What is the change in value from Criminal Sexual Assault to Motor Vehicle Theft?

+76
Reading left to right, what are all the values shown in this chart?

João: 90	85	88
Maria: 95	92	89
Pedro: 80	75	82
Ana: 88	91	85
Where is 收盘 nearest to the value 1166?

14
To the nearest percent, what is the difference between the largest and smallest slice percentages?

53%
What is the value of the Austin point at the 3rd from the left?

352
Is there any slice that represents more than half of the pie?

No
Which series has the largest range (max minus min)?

::::::::::

◆ TASK BRIEF ◆
Can you reproduce every one of the rows above, character for character, with nothing added or left out?

◆ ANSWER BOX ◆
What is the change in value from Criminal Sexual Assault to Motor Vehicle Theft?

+76
Reading left to right, what are all the values shown in this chart?

João: 90	85	88
Maria: 95	92	89
Pedro: 80	75	82
Ana: 88	91	85
Where is 收盘 nearest to the value 1166?

14
To the nearest percent, what is the difference between the largest and smallest slice percentages?

53%
What is the value of the Austin point at the 3rd from the left?

352
Is there any slice that represents more than half of the pie?

No
Which series has the largest range (max minus min)?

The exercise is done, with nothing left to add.